Nanoplastics threaten antibiotic potency, fueling resistance risk

Scientists warn that the presence of nanoplastics in our environment may impact the effectiveness of antibiotics. New research published in Nature reveals that plastic particles can bind with tetracycline, undermining its effectiveness. This process may potentially contribute to the development of antibiotic-resistant bacteria.

According to the latest research from an international team, plastic nanoparticles present in the environment and the human body can interact with antibiotics, reducing their efficacy. Using advanced computer models, researchers discovered that tetracycline—an antibiotic for respiratory, skin, and intestinal infections—can bind with nanoparticles of commonly used plastics.

The discussion involves materials such as polyethylene (PE), polypropylene (PP), polystyrene (PS), and nylon 6,6 (N66). These materials are used in producing packaging, textiles, and furniture upholstery. Nano-plastic particles can bind tetracycline, decreasing its biological effectiveness.

Lukas Kenner from the Medical University of Vienna emphasizes that binding with nylon proved particularly strong. He points out that the risk present in indoor environments is underestimated.

- The burden of micro- and nanoplastics in these areas is about five times higher than outdoors.
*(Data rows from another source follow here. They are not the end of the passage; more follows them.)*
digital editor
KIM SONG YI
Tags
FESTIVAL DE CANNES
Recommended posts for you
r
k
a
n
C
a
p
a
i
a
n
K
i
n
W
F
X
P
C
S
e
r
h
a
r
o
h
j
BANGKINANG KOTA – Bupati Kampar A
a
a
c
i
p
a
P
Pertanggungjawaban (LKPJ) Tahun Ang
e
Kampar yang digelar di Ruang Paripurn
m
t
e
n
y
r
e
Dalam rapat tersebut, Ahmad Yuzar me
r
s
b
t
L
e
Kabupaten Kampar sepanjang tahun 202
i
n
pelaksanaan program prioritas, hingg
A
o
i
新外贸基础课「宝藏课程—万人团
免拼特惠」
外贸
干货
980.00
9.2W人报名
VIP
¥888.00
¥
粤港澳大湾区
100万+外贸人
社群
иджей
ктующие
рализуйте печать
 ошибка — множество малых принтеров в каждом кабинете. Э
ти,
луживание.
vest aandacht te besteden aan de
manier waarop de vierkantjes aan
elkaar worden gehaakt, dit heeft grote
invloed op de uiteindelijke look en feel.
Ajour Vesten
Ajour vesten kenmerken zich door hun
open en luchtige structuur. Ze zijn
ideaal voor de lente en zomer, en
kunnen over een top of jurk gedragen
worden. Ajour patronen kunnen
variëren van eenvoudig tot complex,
Nylon is one reason for this phenomenon—it is released from textiles and enters the body, for example, through breathing – adds Kenner.

The interaction between nanoplastics and tetracycline reduces the antibiotic's biological activity and may also lead to the transport of the antibiotic to unintended locations in the body. As a result, the antibiotic's targeted action is lost and the potential occurrence of unwanted side effects in the patient. Scientists also caution that an increase in antibiotic concentration on nanoplastic particles may promote the development of antibiotic-resistant bacteria.
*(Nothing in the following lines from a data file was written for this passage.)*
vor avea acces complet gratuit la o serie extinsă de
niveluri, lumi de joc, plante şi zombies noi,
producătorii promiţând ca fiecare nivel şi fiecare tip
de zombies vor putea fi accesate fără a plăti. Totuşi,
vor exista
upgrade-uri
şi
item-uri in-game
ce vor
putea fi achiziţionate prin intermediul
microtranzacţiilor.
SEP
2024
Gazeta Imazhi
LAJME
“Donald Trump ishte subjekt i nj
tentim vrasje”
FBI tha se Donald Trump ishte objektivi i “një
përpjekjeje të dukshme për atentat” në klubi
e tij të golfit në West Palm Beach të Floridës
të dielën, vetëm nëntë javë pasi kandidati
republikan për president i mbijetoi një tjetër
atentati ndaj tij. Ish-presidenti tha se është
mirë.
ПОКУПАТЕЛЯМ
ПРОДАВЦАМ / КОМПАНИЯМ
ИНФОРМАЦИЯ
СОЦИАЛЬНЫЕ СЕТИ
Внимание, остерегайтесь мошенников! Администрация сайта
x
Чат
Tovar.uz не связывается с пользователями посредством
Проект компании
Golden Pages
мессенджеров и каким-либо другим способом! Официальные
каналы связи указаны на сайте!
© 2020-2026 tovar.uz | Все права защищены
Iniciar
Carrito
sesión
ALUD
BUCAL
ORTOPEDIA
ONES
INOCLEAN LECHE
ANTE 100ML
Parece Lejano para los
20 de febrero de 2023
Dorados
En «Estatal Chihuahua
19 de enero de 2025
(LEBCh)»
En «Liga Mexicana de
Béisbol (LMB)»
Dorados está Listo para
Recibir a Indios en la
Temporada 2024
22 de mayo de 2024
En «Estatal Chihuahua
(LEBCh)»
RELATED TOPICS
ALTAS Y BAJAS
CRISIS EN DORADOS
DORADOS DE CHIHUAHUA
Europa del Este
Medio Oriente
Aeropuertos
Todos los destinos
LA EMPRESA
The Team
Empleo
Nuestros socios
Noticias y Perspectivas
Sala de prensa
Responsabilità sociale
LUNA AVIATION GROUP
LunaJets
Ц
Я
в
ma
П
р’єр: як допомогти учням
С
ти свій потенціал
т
- At a time when antibiotic resistance is becoming an increasing global threat, such interactions must be considered. If nanoplastics reduce the effectiveness of antibiotics, dosing becomes a huge problem – says Prof. Kenner, highlighting another challenge: "If nanoplastics reduce antibiotic effectiveness, dosing becomes a significant problem."

Plastic particles are becoming an increasingly significant issue. Scientists continue to uncover additional instances of their presence in the human body. Recently, we found that microplastics have been discovered in human testicles. Other studies have shown the presence of small plastic particles in the air exhaled by dolphins.